Page text »
==*==
[Ocfs2-devel] [PATCH 1/1] Patch to recover orphans in offline slots during recovery and mount

Srinivas Eeda srinivas.eeda at oracle.com
Wed Mar 4 00:10:47 PST 2009


During recovery, a node recovers orphans in it's slot and the dead node(s). But
if the dead nodes were holding orphans in offline slots, they will be left
unrecovered.

If the dead node is the last one to die and is holding orphans in other slots
and is the first one to mount, then it only recovers it's own slot, which
leaves orphans in offline slots.

This patch queues complete_recovery to clean orphans for all offline slots
during mount and node recovery.

Signed-off-by: Srinivas Eeda <srinivas.eeda at oracle.com>
---
 fs/ocfs2/journal.c |  106 ++++++++++++++++++++++++++++++++++++++++++---------
 fs/ocfs2/journal.h |    1 +
 fs/ocfs2/ocfs2.h   |    2 +
 fs/ocfs2/super.c   |    6 +++
 4 files changed, 96 insertions(+), 19 deletions(-)

diff --git a/fs/ocfs2/journal.c b/fs/ocfs2/journal.c
index 57d7d25..1bcbf5e 100644
--- a/fs/ocfs2/journal.c
+++ b/fs/ocfs2/journal.c
@@ -65,6 +65,11 @@ static int ocfs2_trylock_journal(struct ocfs2_super *osb,
 static int ocfs2_recover_orphans(struct ocfs2_super *osb,
 				 int slot);
 static int ocfs2_commit_thread(void *arg);
+static void ocfs2_queue_recovery_completion(struct ocfs2_journal *journal,
+					    int slot_num,
+					    struct ocfs2_dinode *la_dinode,
+					    struct ocfs2_dinode *tl_dinode,
+					    struct ocfs2_quota_recovery *qrec);
 
 static inline int ocfs2_wait_on_mount(struct ocfs2_super *osb)
 {
@@ -77,6 +82,62 @@ static inline int ocfs2_wait_on_quotas(struct ocfs2_super *osb)
 }
 
 
+/*
+ * This replay_map is to track online/offline slots, so we could recover
+ * offline slots during recovery and mount
+ */
+
+struct ocfs2_replay_map {
+	unsigned int rm_slots;
+	unsigned char rm_replay_slots[0];
+};
+
+int ocfs2_compute_replay_slots(struct ocfs2_super *osb)
+{
+	struct ocfs2_replay_map *replay_map;
+	int i, node_num;
+
+	if (osb->replay_map)
+		return 0;
+
+	replay_map = kzalloc(sizeof(struct ocfs2_replay_map) +
+			     (osb->max_slots * sizeof(char)), GFP_KERNEL);
+	if (!replay_map) {
+		mlog_errno(-ENOMEM);
+		return -ENOMEM;
+	}
+
+	spin_lock(&osb->osb_lock);
+
+	replay_map->rm_slots = osb->max_slots;
+
+	/* set rm_replay_slots for offline slot(s) */
+	for (i = 0; i < replay_map->rm_slots; i++) {
+		if (ocfs2_slot_to_node_num_locked(osb, i, &node_num) == -ENOENT)
==*==
Exercise » Copy the patch post word for word, starting with "If the dead node is" and going on through "in offline slots.". The lines that come next have no connection to the patch post.

Recorded data »
==*==
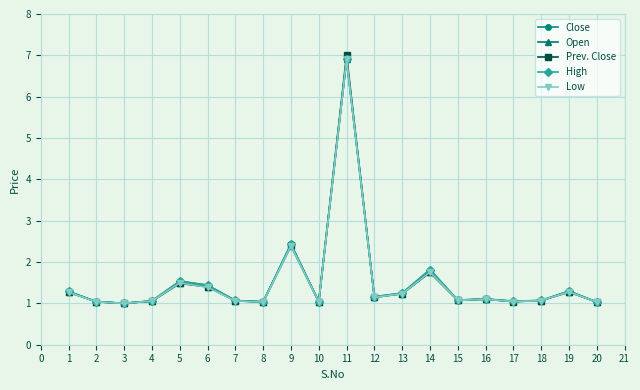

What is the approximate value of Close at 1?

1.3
==*==
Written answer »
If the dead node is the last one to die and is holding orphans in other slots
and is the first one to mount, then it only recovers it's own slot, which
leaves orphans in offline slots.